Nous, tes amis, nous te voyons souvent depuis le retour des camps. Chaque année, aux alentours du 14 juillet, nous te retrouvons à Lanton dans ce coin de terre de Gironde qui t’a vu naitre, le berceau de ta famille que tu aimais tant et dont tu parlais avec beaucoup de respect. Nous ne manquions pas non plus l’occasion de passer te voir à Paris. Nous parlions de tes travaux sur l’économie des pays socialistes, du Vietnam qui avait toute ta sympathie, des grands problèmes politiques du moment. Mais aussi de la résistance et de la déportation. Nous parlions aussi de la Gironde et de Bordeaux et tu aimais Gasconner avec nous.

 

Combien je regrette, une fois devenu parisien moi-même, de ne pas avoir pu te voir plus souvent encore. Cet été, la maladie t’a emporté en nous laissant parfois l’espoir de te retrouver un jour comme avant. Tu as lutté jusqu’au bout avec la force de caractère que nous te connaissions. Maintenant ton martyr a cessé. Tu restes grand dans notre cœur, nous pleurons un camarade et un ami.

 

Chère Yetto, si affectueuse et si dévouée, ton épouse.

Chers Jacques et Ivan, tes fils, si douloureusement frappés.

Chères Jeannette et Nicole, tes belle-fille, tes petits enfants, Chères familles, accepter nos condoléances et nos sentiments de profonde affection.

 

Cher Léon,

Tu vas reposer dans ta terre natale. Nous ne t’oublierons pas.

 

Adieu cher camarade de lutte et de camp.

 

                                                                                                             Claude Meyroune

  

Notes d'Ivan Lavallée :

 

Claude Meyroune, ancien résistant, déporté politique, ami de Léon Lavallée. (Voir,  la biographie de Claude Meyroune décédé en décembre 2007)

 

Léon Lavallée né à Taussat en Décembre 1917 allée Robinville.

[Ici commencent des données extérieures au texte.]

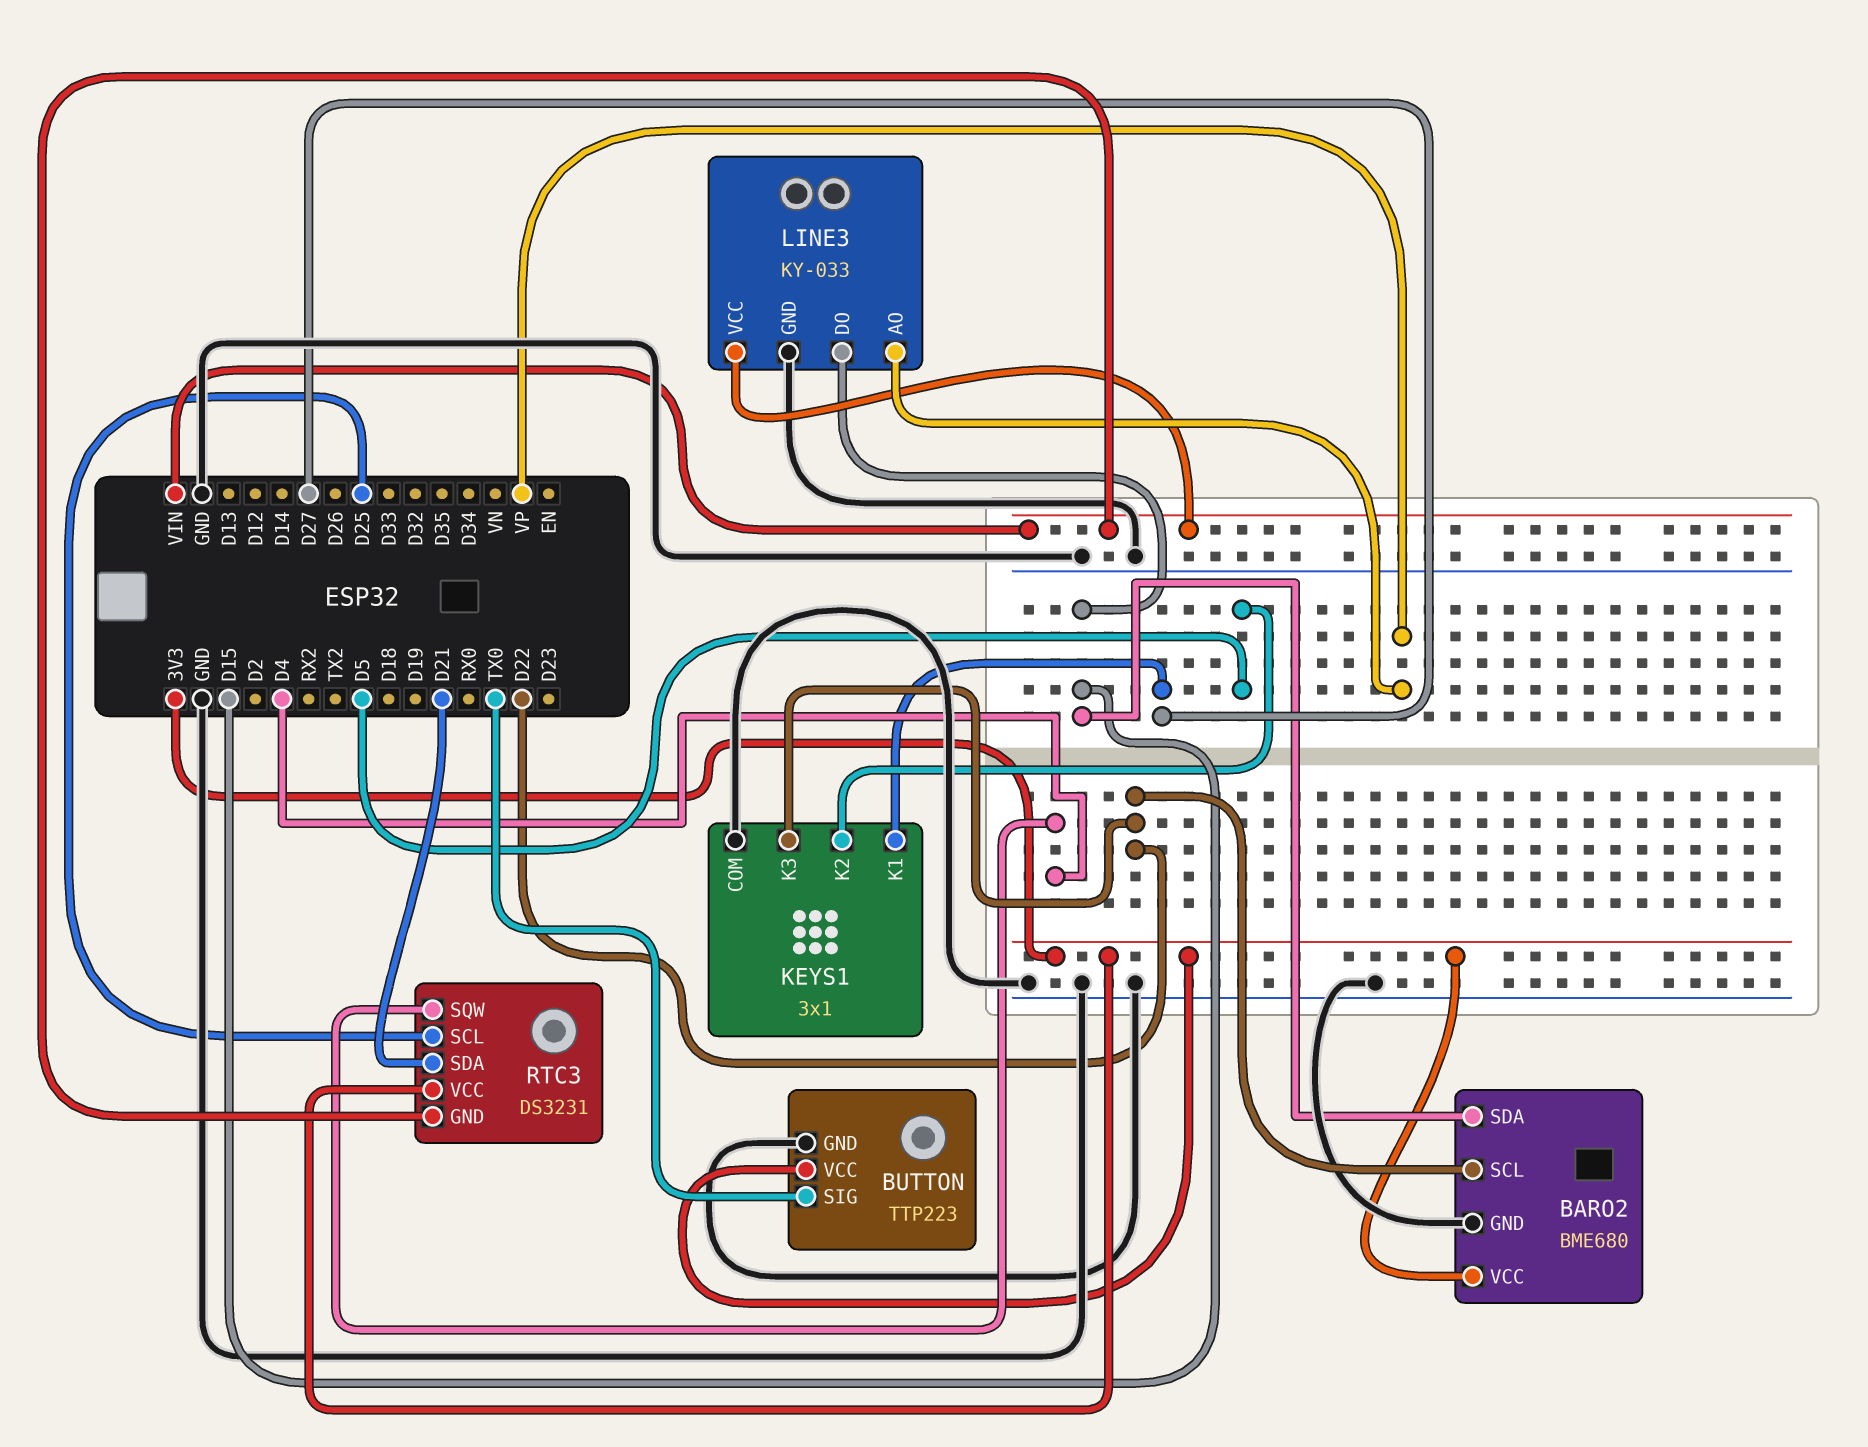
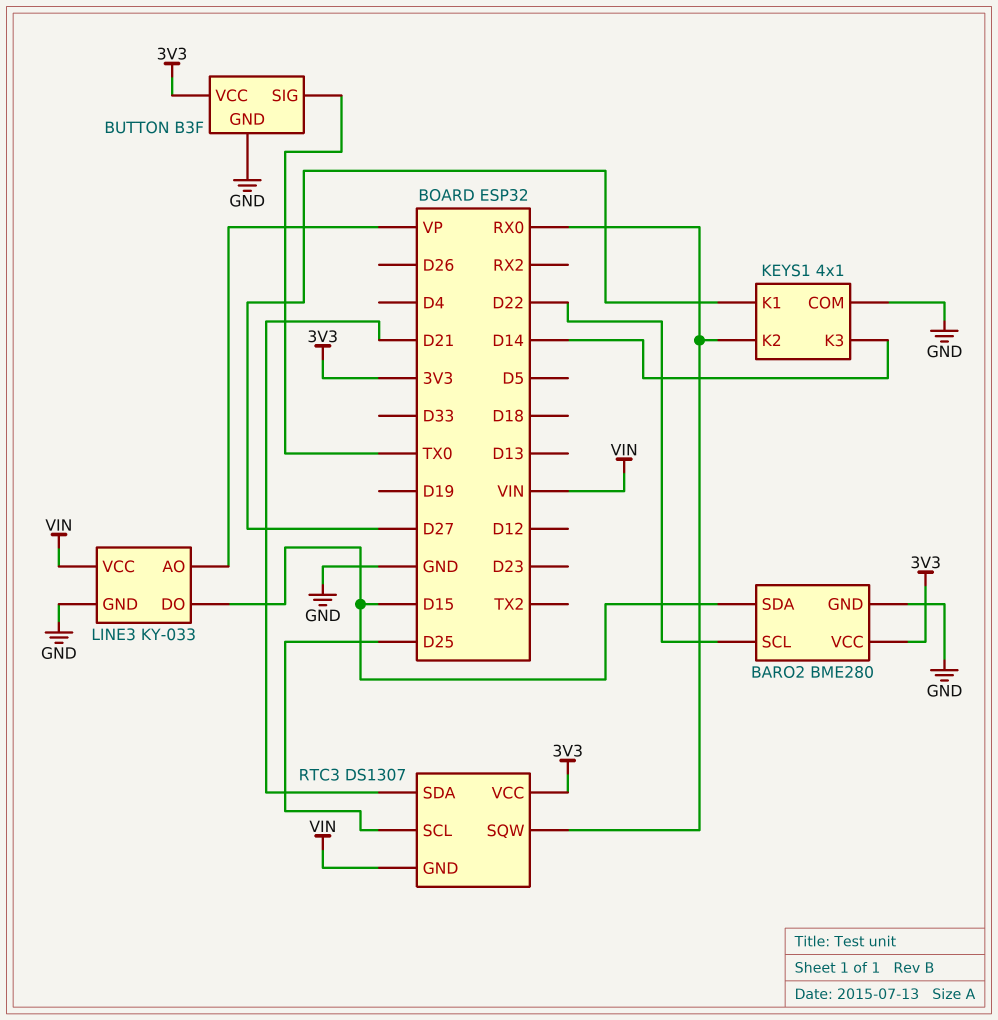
BARO2: BME680 -> BME280
BUTTON: TTP223 -> B3F
KEYS1: 3x1 -> 4x1
KEYS1 pin K2: D5 -> RX0
KEYS1 pin K3: D22 -> D14
RTC3: DS3231 -> DS1307
RTC3 pin SQW: D4 -> RX0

"Monté" à Paris en 1940 à la demande du Parti et a vendu l'usine de son père (les actuels ateliers municipaux de Lanton) pour relancer la revue « Economie et Politique ».

 Il a élaboré le premier plan économique pour Cuba, à la demande de Fidel et du Che, il a été l'un des tout premiers communistes (1949-50 ?) à aller en Chine populaire il a élaboré pour les vietnamiens un plan économique pour tenir sous les bombes états-uniennes.

 Sa première épouse, Raymonde Chasle, mère de ses fils, Jacques et Ivan a elle aussi été résistante, chef commando FTPF à la libération, elle s’empare de la mairie de Colombes.